**What the task asks:** For the data below, restate word for word only the lines from the line containing "for enterprise networks." through the line containing "Software-Defined Network (SDN).", both ends included.

**Data for review:**

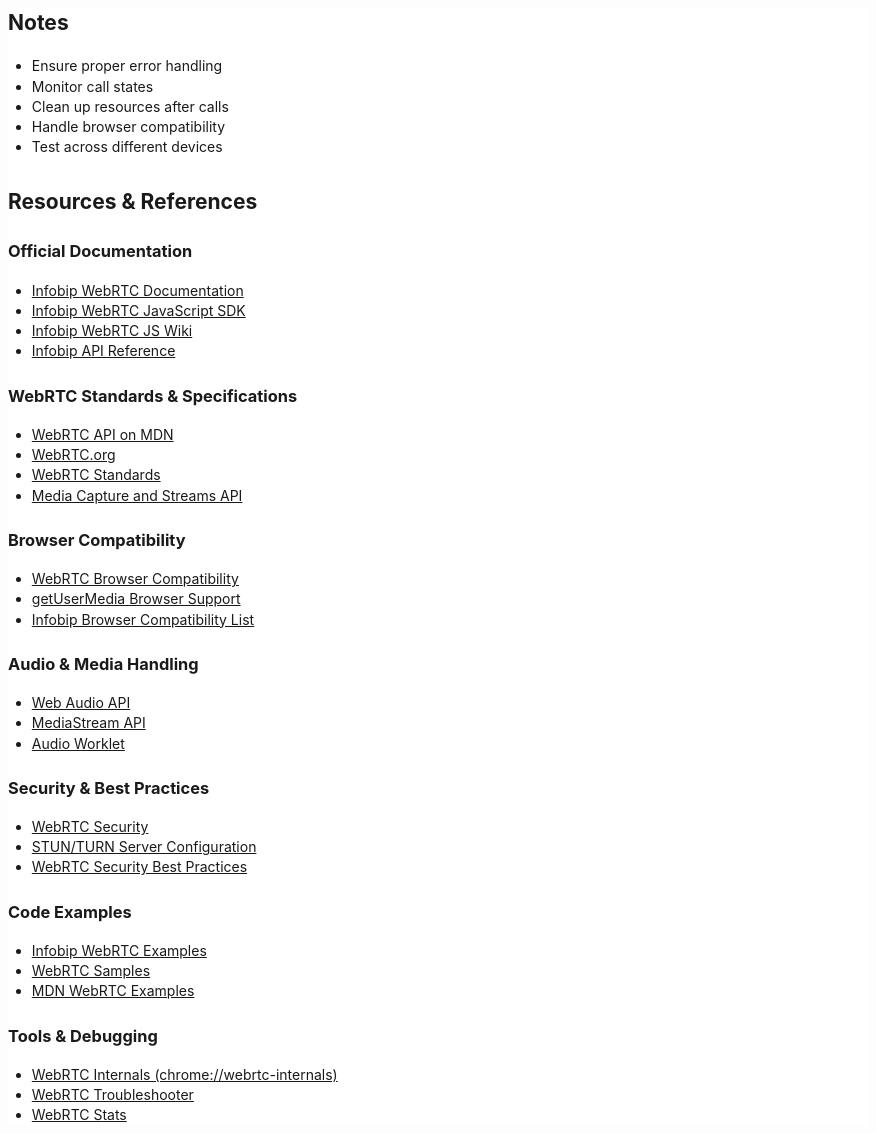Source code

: ## Notes

- Ensure proper error handling
- Monitor call states
- Clean up resources after calls
- Handle browser compatibility
- Test across different devices

## Resources & References

### Official Documentation
- [Infobip WebRTC Documentation](https://www.infobip.com/docs/webrtc)
- [Infobip WebRTC JavaScript SDK](https://github.com/infobip/infobip-rtc-js)
- [Infobip WebRTC JS Wiki](https://github.com/infobip/infobip-rtc-js/wiki/InfobipRTC)
- [Infobip API Reference](https://www.infobip.com/docs/api)

### WebRTC Standards & Specifications
- [WebRTC API on MDN](https://developer.mozilla.org/en-US/docs/Web/API/WebRTC_API)
- [WebRTC.org](https://webrtc.org/)
- [WebRTC Standards](https://w3c.github.io/webrtc-pc/)
- [Media Capture and Streams API](https://w3c.github.io/mediacapture-main/)

### Browser Compatibility
- [WebRTC Browser Compatibility](https://caniuse.com/?search=webrtc)
- [getUserMedia Browser Support](https://caniuse.com/?search=getusermedia)
- [Infobip Browser Compatibility List](https://www.infobip.com/docs/webrtc/supported-browsers)

### Audio & Media Handling
- [Web Audio API](https://developer.mozilla.org/en-US/docs/Web/API/Web_Audio_API)
- [MediaStream API](https://developer.mozilla.org/en-US/docs/Web/API/MediaStream)
- [Audio Worklet](https://developer.mozilla.org/en-US/docs/Web/API/AudioWorklet)

### Security & Best Practices
- [WebRTC Security](https://webrtc-security.github.io/)
- [STUN/TURN Server Configuration](https://www.infobip.com/docs/webrtc/stun-turn-servers)
- [WebRTC Security Best Practices](https://developer.mozilla.org/en-US/docs/Web/API/WebRTC_API/Security)

### Code Examples
- [Infobip WebRTC Examples](https://github.com/infobip/infobip-rtc-showcase)
- [WebRTC Samples](https://webrtc.github.io/samples/)
- [MDN WebRTC Examples](https://github.com/mdn/samples-server/tree/master/s/webrtc-from-chat)

### Tools & Debugging
- [WebRTC Internals (chrome://webrtc-internals)](chrome://webrtc-internals)
- [WebRTC Troubleshooter](https://test.webrtc.org/)
- [WebRTC Stats](https://developer.mozilla.org/en-US/docs/Web/API/RTCStatsReport)
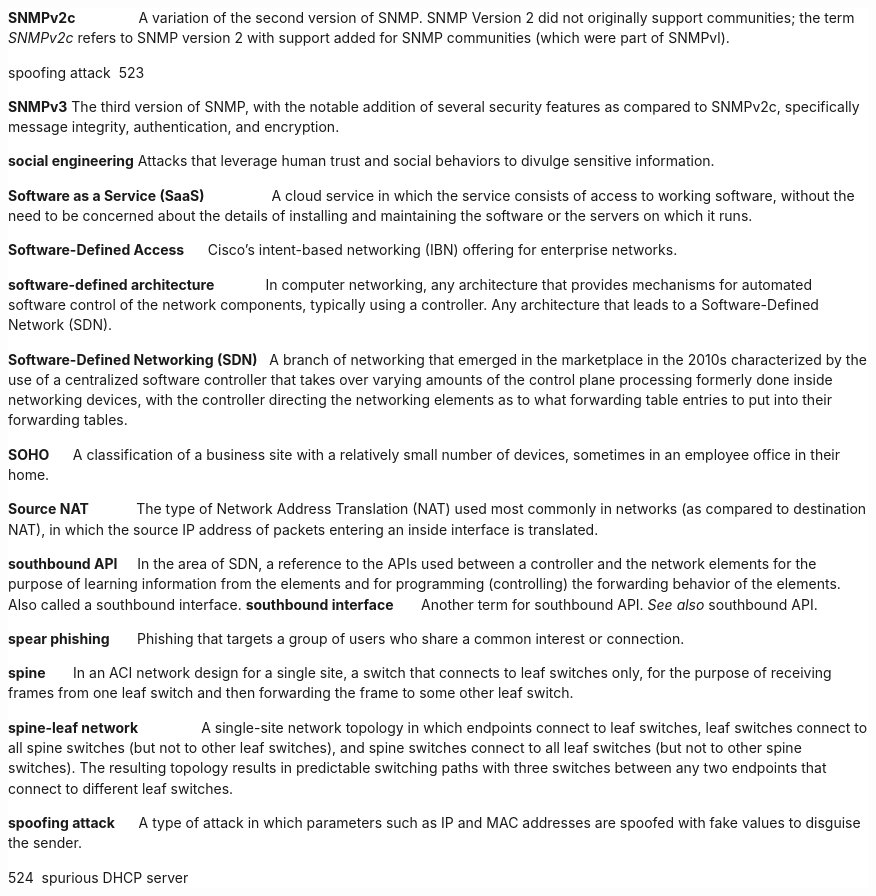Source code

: **SNMPv2c**                A variation of the second version of SNMP. SNMP Version 2 did not originally support communities; the term _SNMPv2c_ refers to SNMP version 2 with support added for SNMP communities (which were part of SNMPvl).

spoofing attack  523

**SNMPv3** The third version of SNMP, with the notable addition of several security features as compared to SNMPv2c, specifically message integrity, authentication, and encryption.

**social engineering** Attacks that leverage human trust and social behaviors to divulge sensitive information.

**Software as a Service (SaaS)**                 A cloud service in which the service consists of access to working software, without the need to be concerned about the details of installing and maintaining the software or the servers on which it runs.

**Software-Defined Access**      Cisco’s intent-based networking (IBN) offering for enterprise networks.

**software-defined architecture**             In computer networking, any architecture that provides mechanisms for automated software control of the network components, typically using a controller. Any architecture that leads to a Software-Defined Network (SDN).

**Software-Defined Networking (SDN)**   A branch of networking that emerged in the marketplace in the 2010s characterized by the use of a centralized software controller that takes over varying amounts of the control plane processing formerly done inside networking devices, with the controller directing the networking elements as to what forwarding table entries to put into their forwarding tables.

**SOHO**      A classification of a business site with a relatively small number of devices, sometimes in an employee office in their home.

**Source NAT**            The type of Network Address Translation (NAT) used most commonly in networks (as compared to destination NAT), in which the source IP address of packets entering an inside interface is translated.

**southbound API**     In the area of SDN, a reference to the APIs used between a controller and the network elements for the purpose of learning information from the elements and for programming (controlling) the forwarding behavior of the elements. Also called a southbound interface. **southbound interface**       Another term for southbound API. _See_ _also_ southbound API.

**spear phishing**       Phishing that targets a group of users who share a common interest or connection.

**spine**       In an ACI network design for a single site, a switch that connects to leaf switches only, for the purpose of receiving frames from one leaf switch and then forwarding the frame to some other leaf switch.

**spine-leaf network**                A single-site network topology in which endpoints connect to leaf switches, leaf switches connect to all spine switches (but not to other leaf switches), and spine switches connect to all leaf switches (but not to other spine switches). The resulting topology results in predictable switching paths with three switches between any two endpoints that connect to different leaf switches.

**spoofing attack**      A type of attack in which parameters such as IP and MAC addresses are spoofed with fake values to disguise the sender.

524  spurious DHCP server

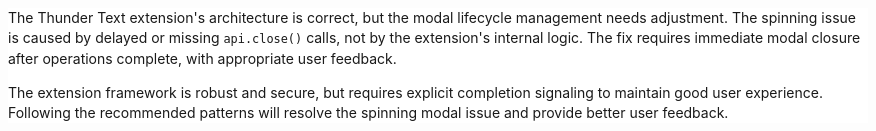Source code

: The Thunder Text extension's architecture is correct, but the modal lifecycle management needs adjustment. The spinning issue is caused by delayed or missing `api.close()` calls, not by the extension's internal logic. The fix requires immediate modal closure after operations complete, with appropriate user feedback.

The extension framework is robust and secure, but requires explicit completion signaling to maintain good user experience. Following the recommended patterns will resolve the spinning modal issue and provide better user feedback.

**Solution for this task:**
**Software-Defined Access**      Cisco’s intent-based networking (IBN) offering for enterprise networks.

**software-defined architecture**             In computer networking, any architecture that provides mechanisms for automated software control of the network components, typically using a controller. Any architecture that leads to a Software-Defined Network (SDN).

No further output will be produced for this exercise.